In answer to my friend’s question “What am I doing about Climate Change?”
No, I haven’t been protesting in the streets this time or gluing myself to the pavement, but I have just contributed to the Timor-Leste Community Forestry Programme via Gold Standard’s verified Offset Program. I know full well that many Offset Programs are flawed and a bit like the indulgences which used to be sold by the Catholic Church as someone put it. They also distract us from the other things which really need to be done or rather not done - to reduce actual emissions. However, retaining and restoring tropical forests remains an important one, along with helping our neighbours, so I am sticking with this one for now, especially as Timor-Leste was a place I wanted to go and help.
If you want to know why restoring tropical forests still ranks highly when properly done, watch the excellent Ted Talk by Chad Frischmann from Project Drawdown.
You could also do their excellent quiz, the results of which may surprise you as much as they did me.
Until now nearly all the focus has been on individuals – as with recycling it's much easier to point the finger at consumers, yet major issues such as mass transit, large scale renewable energy production or the infrastructure to support say, electric cars or switching to non –fossil fuels are largely beyond the capacity of individuals. I’m sure by now we have all changed our light bulbs, set the washing machine on Eco -wash and turned off our appliances when we aren’t using them, so protest we must if our governments aren’t listening.
Population, Proximity and Distribution
It’s easy to say that of course, and it may well work in small, largely homogenous and densely populated countries like those in Europe or Asia, but without wishing to make excuses for my own country or state, it becomes very difficult when you have a small population, are long way from anywhere and spread thinly over very large distances. At present, few people here have a choice as to how they get to work, how their children get to school, or where they buy their food. Those who could afford it got solar panels long ago, while the rest of the population has been stuck with higher charges as electricity providers have scrambled to make up the shortfall in their accounts.
The Displaced Footprint
There is also another aspect which troubles me. In Australia's case, Agriculture and Mining are the biggest contributors to our greenhouse emissions, yet we are producing these things for export to other countries to whom that carbon footprint - including the fossil fuels and power generation which enable it to happen, rightfully belongs. The same applies to countries which manufacture bulk goods for export. I suspect that our per capita emissions are already inflated by our relatively small population, but add to that the huge distances over which these goods are transported and the fact that most of these industries operate in remote locations, their impact will be disproportionately large. It’s all very well to say that Denmark for example, which I admire greatly in most respects –it really has public transport and cycling nailed, only has a per capita footprint of 6.5, but where for instance are its clothes, footwear and appliances made? Or its electronics and cars? In China? In South Korea? In India? And is that counted towards its footprint or theirs? And where have the raw materials come from? Australia perhaps, Brazil or maybe Canada, whose emissions are also high on a per capita basis, but which may be a little closer to the action. I'd be very happy for someone to tell me I am wrong about this.

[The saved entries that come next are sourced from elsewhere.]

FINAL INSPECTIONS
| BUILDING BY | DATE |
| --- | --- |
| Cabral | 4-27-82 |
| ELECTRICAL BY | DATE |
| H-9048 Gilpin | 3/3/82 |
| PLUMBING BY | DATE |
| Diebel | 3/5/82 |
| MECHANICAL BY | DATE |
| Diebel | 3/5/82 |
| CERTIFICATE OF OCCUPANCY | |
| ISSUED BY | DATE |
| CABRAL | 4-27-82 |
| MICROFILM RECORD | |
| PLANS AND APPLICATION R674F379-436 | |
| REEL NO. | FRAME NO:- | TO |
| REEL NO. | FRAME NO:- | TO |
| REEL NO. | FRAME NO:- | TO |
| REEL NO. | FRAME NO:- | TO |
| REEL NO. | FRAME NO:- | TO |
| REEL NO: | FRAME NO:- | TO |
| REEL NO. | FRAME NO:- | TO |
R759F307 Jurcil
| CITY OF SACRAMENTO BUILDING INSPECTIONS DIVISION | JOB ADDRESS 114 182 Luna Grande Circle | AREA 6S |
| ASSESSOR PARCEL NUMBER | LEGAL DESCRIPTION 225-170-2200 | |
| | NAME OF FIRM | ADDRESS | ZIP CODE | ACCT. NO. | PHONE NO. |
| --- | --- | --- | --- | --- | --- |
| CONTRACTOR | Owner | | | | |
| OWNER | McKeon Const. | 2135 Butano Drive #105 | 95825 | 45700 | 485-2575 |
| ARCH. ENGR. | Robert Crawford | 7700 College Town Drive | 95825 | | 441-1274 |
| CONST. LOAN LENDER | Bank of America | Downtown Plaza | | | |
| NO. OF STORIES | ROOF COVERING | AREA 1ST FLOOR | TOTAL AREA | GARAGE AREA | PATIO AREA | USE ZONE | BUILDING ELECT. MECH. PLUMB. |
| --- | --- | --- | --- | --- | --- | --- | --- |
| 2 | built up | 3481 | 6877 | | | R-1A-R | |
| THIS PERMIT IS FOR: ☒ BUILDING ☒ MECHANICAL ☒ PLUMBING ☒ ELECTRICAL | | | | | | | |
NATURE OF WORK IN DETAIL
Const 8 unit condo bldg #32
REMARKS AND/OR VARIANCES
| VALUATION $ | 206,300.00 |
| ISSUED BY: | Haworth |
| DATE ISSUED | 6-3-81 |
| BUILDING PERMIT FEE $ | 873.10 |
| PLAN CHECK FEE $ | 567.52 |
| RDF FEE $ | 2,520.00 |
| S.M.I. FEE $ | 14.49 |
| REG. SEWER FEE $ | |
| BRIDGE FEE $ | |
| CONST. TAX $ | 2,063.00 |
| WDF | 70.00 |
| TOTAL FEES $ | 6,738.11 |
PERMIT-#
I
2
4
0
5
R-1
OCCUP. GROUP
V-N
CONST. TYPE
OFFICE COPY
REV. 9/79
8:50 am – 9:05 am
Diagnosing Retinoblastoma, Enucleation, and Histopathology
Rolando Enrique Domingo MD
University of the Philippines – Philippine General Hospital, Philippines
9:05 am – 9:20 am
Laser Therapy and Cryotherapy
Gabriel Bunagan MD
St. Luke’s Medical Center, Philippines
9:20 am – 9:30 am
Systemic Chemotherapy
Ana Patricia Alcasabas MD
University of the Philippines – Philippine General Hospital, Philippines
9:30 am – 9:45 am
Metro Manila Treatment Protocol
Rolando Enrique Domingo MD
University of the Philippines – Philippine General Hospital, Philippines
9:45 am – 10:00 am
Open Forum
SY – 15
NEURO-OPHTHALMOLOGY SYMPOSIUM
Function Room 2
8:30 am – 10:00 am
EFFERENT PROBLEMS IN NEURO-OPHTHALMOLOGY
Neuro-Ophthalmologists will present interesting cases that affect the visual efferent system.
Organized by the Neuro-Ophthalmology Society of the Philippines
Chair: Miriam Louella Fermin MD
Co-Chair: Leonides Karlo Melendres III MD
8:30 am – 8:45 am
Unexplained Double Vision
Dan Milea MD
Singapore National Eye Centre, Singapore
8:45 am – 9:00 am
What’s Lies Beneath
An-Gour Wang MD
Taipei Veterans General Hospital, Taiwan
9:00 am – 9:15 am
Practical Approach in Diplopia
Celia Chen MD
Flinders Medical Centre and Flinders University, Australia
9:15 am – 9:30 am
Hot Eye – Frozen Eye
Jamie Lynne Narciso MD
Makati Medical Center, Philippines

Given that shipping and transport are primary factors in CO2 production, it is a good argument for a return to regional self –sufficiency which would also help our unemployment situation.This too is an issue which requires government intervention, well beyond the purview of the individual. While we are at it, could someone also please ask why all our public buildings and schools do not yet have solar panels? That is something which we as a nation could do easily to reduce our carbon footprint and it would create employment as well. Having said that, I know there is room for improvement at all levels, including here at home.